Démétrius meurt en 1723, peu de temps avant Pierre le Grand, le tsar réformateur qu’il admirait tant et auprès duquel il avait pris soin de plaider en faveur de son fils Antiochus. Ce dernier retiendra la leçon en sachant cultiver ses réseaux et héritera de son père la même passion de la connaissance.

Antiochus, le fils

Antiochus va consacrer sa vie à la Russie née des réformes de Pierre le Grand, un pays où il est arrivé avec son père tout jeune enfant et qui devient sa véritable patrie. Il se passionne très tôt pour l’Europe occidentale, qu’il découvre dans un premier temps en fréquentant l’Académie des Sciences de Saint-Petersbourg ouverte aux savants européens.

Il est nommé ambassadeur de Russie à Londres, à l’âge de 22 ans. Son extrême jeunesse suscite l’étonnement mais Antiochus fait taire rapidement les sceptiques grâce à son dynamisme et sa curiosité toujours en éveil. Il contribue activement à développer les relations tant culturelles qu’humaines entre son pays et l’Europe occidentale. Il fera de même quelques années plus tard en France, sa nouvelle affectation, où il fréquente les milieux littéraires gagnés progressivement par l’esprit des Lumières, rencontre Louis XV à Versailles "au caractère très secret", s’agace de l’étiquette en vigueur à la Cour et des obligations de la vie diplomatique où il doit passer son temps, écrit-il joliment, "moitié à ne rien faire et l’autre (moitié) à faire des riens".

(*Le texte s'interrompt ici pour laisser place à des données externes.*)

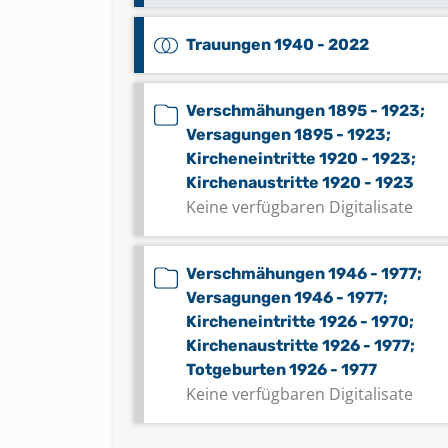
Trauungen 1940 - 2022
Verschmähungen 1895 - 1923;
Versagungen 1895 - 1923;
Kircheneintritte 1920 - 1923;
Kirchenaustritte 1920 - 1923
Keine verfügbaren Digitalisate
Verschmähungen 1946 - 1977;
Versagungen 1946 - 1977;
Kircheneintritte 1926 - 1970;
Kirchenaustritte 1926 - 1977;
Totgeburten 1926 - 1977
Keine verfügbaren Digitalisate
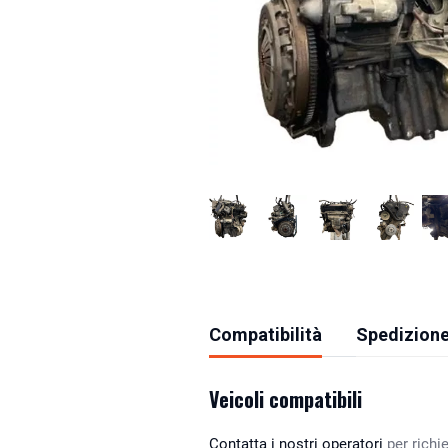
Compatibilità
Spedizione
Veicoli compatibili
Contatta i nostri operatori
per richie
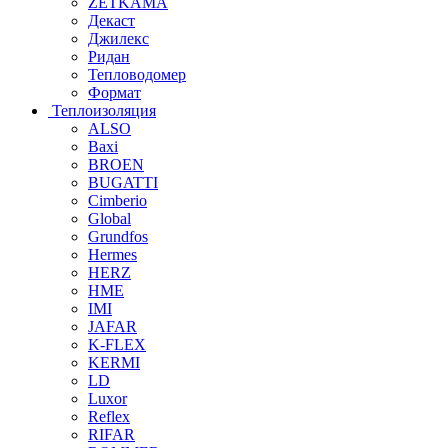
ZETKAMA
Декаст
Джилекс
Ридан
Тепловодомер
Формат
Теплоизоляция
ALSO
Baxi
BROEN
BUGATTI
Cimberio
Global
Grundfos
Hermes
HERZ
HME
IMI
JAFAR
K-FLEX
KERMI
LD
Luxor
Reflex
RIFAR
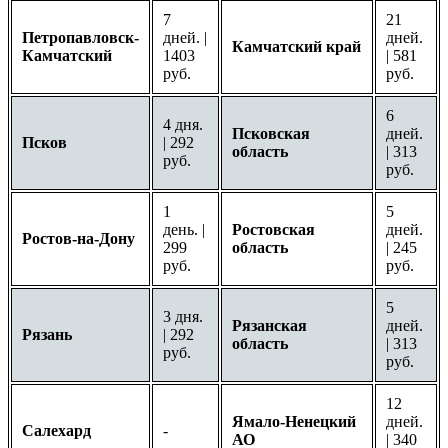
7
21
Петропавловск-
дней. |
дней.
Камчатский край
Камчатский
1403
| 581
руб.
руб.
6
4 дня.
Псковская
дней.
Псков
| 292
область
| 313
руб.
руб.
1
5
день. |
Ростовская
дней.
Ростов-на-Дону
299
область
| 245
руб.
руб.
5
3 дня.
Рязанская
дней.
Рязань
| 292
область
| 313
руб.
руб.
12
Ямало-Ненецкий
дней.
Салехард
-
АО
| 340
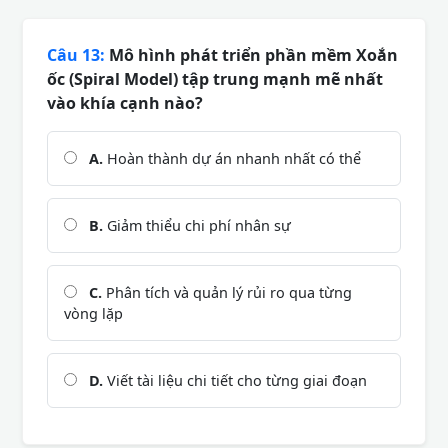
Câu 13:
Mô hình phát triển phần mềm Xoắn
ốc (Spiral Model) tập trung mạnh mẽ nhất
vào khía cạnh nào?
A.
Hoàn thành dự án nhanh nhất có thể
B.
Giảm thiểu chi phí nhân sự
C.
Phân tích và quản lý rủi ro qua từng
vòng lặp
D.
Viết tài liệu chi tiết cho từng giai đoạn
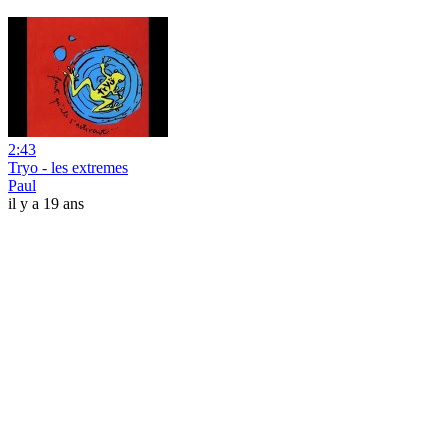
2:43
Tryo - les extremes
Paul
il y a 19 ans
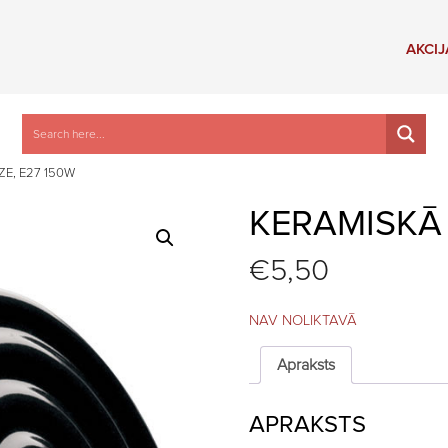
AKCIJ
E, E27 150W
KERAMISKĀ 
€
5,50
NAV NOLIKTAVĀ
Apraksts
APRAKSTS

Des propos d’hyperactif qui ne doivent pas faire illusion car Antiochus, mu par une "vive curiosité encyclopédique" comme son père, multiplie les activités. Il correspond avec Voltaire, entreprend de nombreuses traductions en russe. Celle des Entretiens sur la pluralité des mondes de Fontenelle aura un impact considérable. "A travers ce livre, largement traduit dans plusieurs langues du vivant de l’écrivain français, les Russes auront accès pour la première fois à un auteur qui est sur le devant de l’actualité intellectuelle de leur temps. Avec cette œuvre de Fontenelle (Antiochus Cantemir) accomplit un pas décisif sur la voie du rapprochement culturel entre la Russie et l’Europe qu’il s’est fixé comme but", souligne Stefan Lemny.

Antiochus laissera également à sa mort un dictionnaire russe-français inachevé qu’on a longtemps cru perdu avant de le retrouver en 1985 à la bibliothèque Lénine à Moscou et qui se distingue par la place réservée « au vocabulaire relevant de la réalité profane, y compris même les termes galants et érotiques », mais qui veut également mettre l’accent, conformément à l’esprit des Lumières, sur « le progrès des connaissances et de la science ».

Comme cela arrive parfois avec la postérité, Antiochus Cantemir laissera une trace durable en Russie non pas en raison de ses efforts pour « le dialogue des cultures », mais pour les Satires qu’il rédigeait comme pour se délasser et « qui lui vaudront sa réputation dans les lettres russes ». "Lorsque je trouve quelque chose de malhonnête dans les mœurs, les vers coulent de ma plume avec rapidité, confie-t-il. Je sens alors que je nage en pleine eau et que je ne ferai pas bâiller mes lecteurs". Stefan Lemny replace la rédaction de ces Satires dans son contexte. Antiochus voulait principalement dénoncer la persistance des résistances aux réformes de Pierre le Grand en Russie, dans la première moitié du XVIII-ème siècle.

Mais Antiochus est miné par les problèmes de santé. Il meurt en 1744, à l’âge de 35 ans, resté fidèle toute sa vie, tout comme l’avait été son père, au « dialogue des cultures » en Europe, à une époque où l’empire ottoman, la Russie et l’Europe occidentale apprenaient tout juste à mieux se connaître.

Notes

[1Stéphane Lemny, Les Cantemir, l’aventure européenne d’une famille princière au XVIIIe siècle, Bruxelles, Complexe, 2009.